Selon The Telegraph, l’UEFA a placé Infantino devant un choix : quitter volontairement la présidence, sous peine de voir les fédérations membres enclencher une procédure de destitution. Le levier réside dans l’article 25 des statuts de la FIFA : un cinquième des 211 associations — soit 43 voix — suffit pour exiger par écrit la tenue d’un Congrès extraordinaire, que le Conseil serait alors tenu de convoquer sous trois mois. Les 55 membres de l’UEFA franchissent à eux seuls ce seuil ; la majorité des 211 associations (106 voix) serait ensuite requise pour valider la motion et écarter le dirigeant.

La pression s’est concrétisée sur le terrain diplomatique : la Football Association of Wales est devenue lundi la première fédération membre à retirer formellement son soutien à la réélection d’Infantino, évoquant des « défaillances en termes de bonne gouvernance, de processus et de leadership ». La Fédération anglaise lui a emboîté le pas peu après, retirant à son tour la lettre de soutien qu’elle avait adressée au dirigeant suisse-italien. Ce revirement intervient à peine deux semaines après que plus de 200 fédérations lui avaient assuré leur appui pour le scrutin de mars 2027, où Infantino reste pour l’instant l’unique candidat déclaré.
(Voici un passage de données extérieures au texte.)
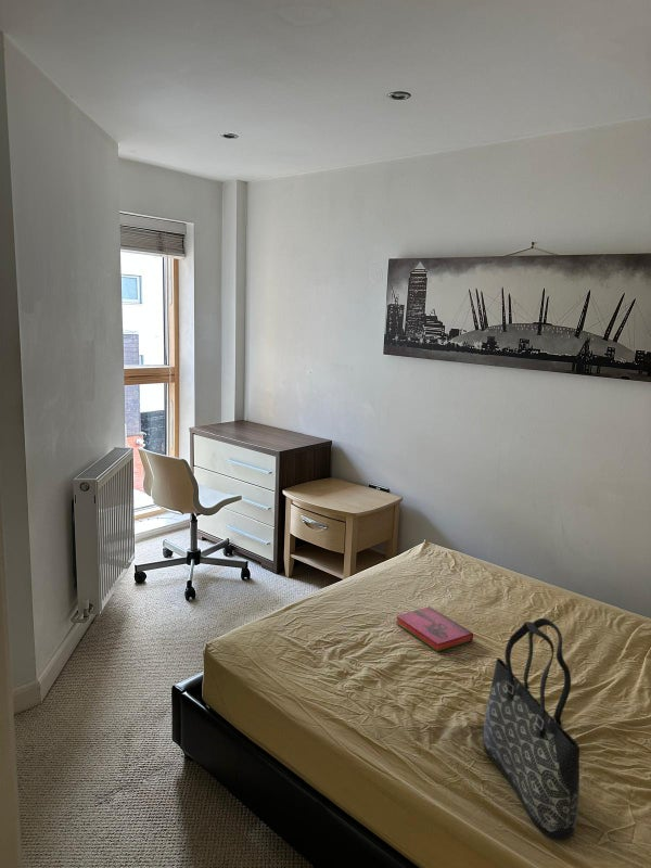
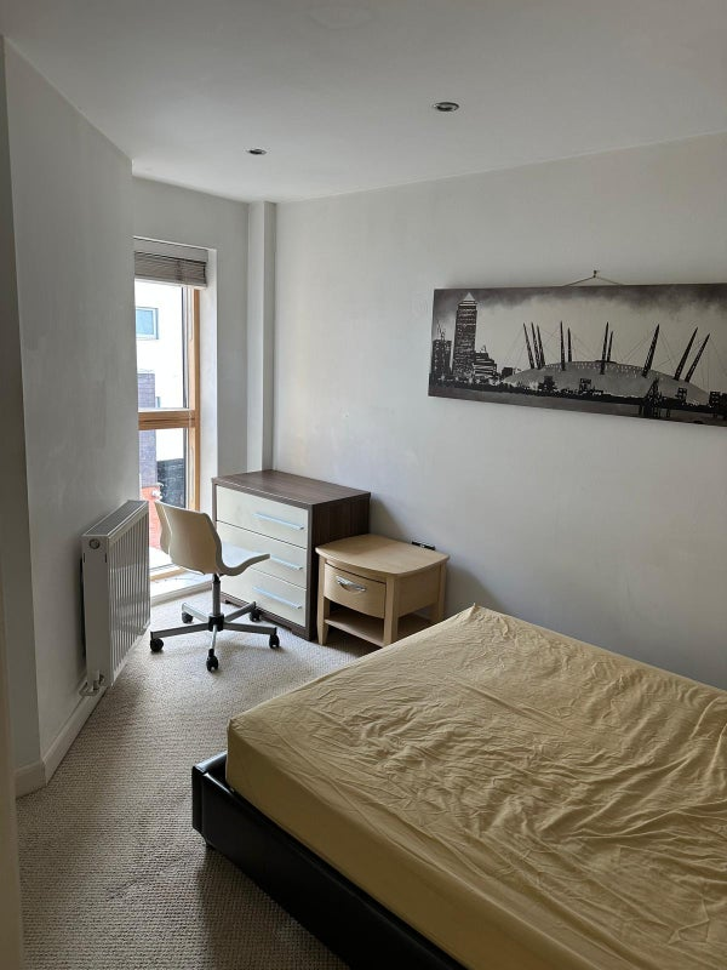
- hardback book [395,605,474,652]
- tote bag [483,617,580,841]
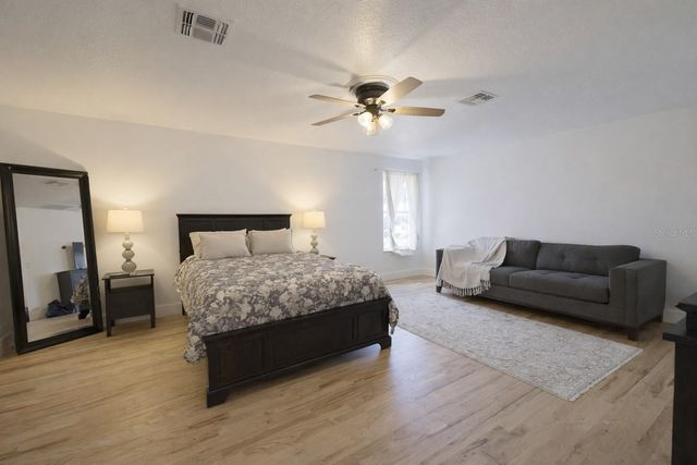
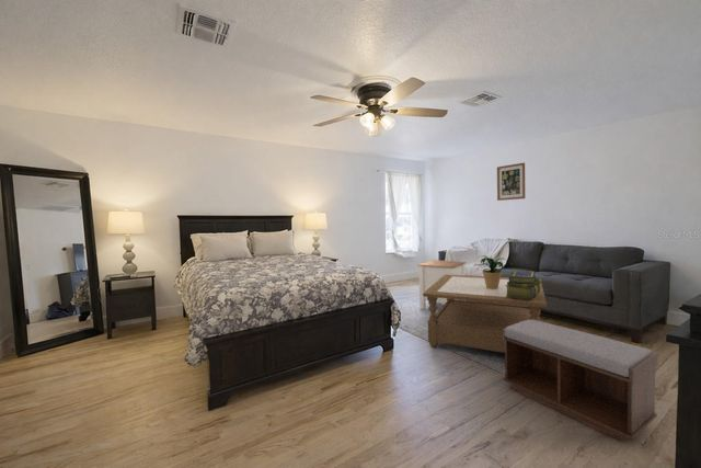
+ potted plant [476,254,513,289]
+ stack of books [505,270,543,300]
+ wall art [496,162,526,202]
+ bench [503,320,659,443]
+ coffee table [423,274,548,354]
+ side table [416,259,467,310]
Réélu en mai 2025 pour un troisième et dernier mandat sans opposition, Infantino avait pourtant présenté sa mission en des termes programmatiques : « restaurer l’image de la FIFA » et « rendre le football vraiment mondial ». Le précédent le plus proche remonte à 2019, quand une offre de 25 milliards de dollars d’investisseurs asiatiques et moyen-orientaux pour un Mondial des clubs élargi avait déjà été rejetée par le Conseil de la FIFA, sous la pression des mêmes fédérations européennes.

À un an de la fin programmée de son dernier mandat, le président de la FIFA doit désormais gérer, en parallèle de cette fronde institutionnelle, une procédure pénale ouverte en Suisse pour soupçon de collusion avec l’ancien procureur fédéral Michael Lauber, dans le prolongement de l’affaire Fifagate.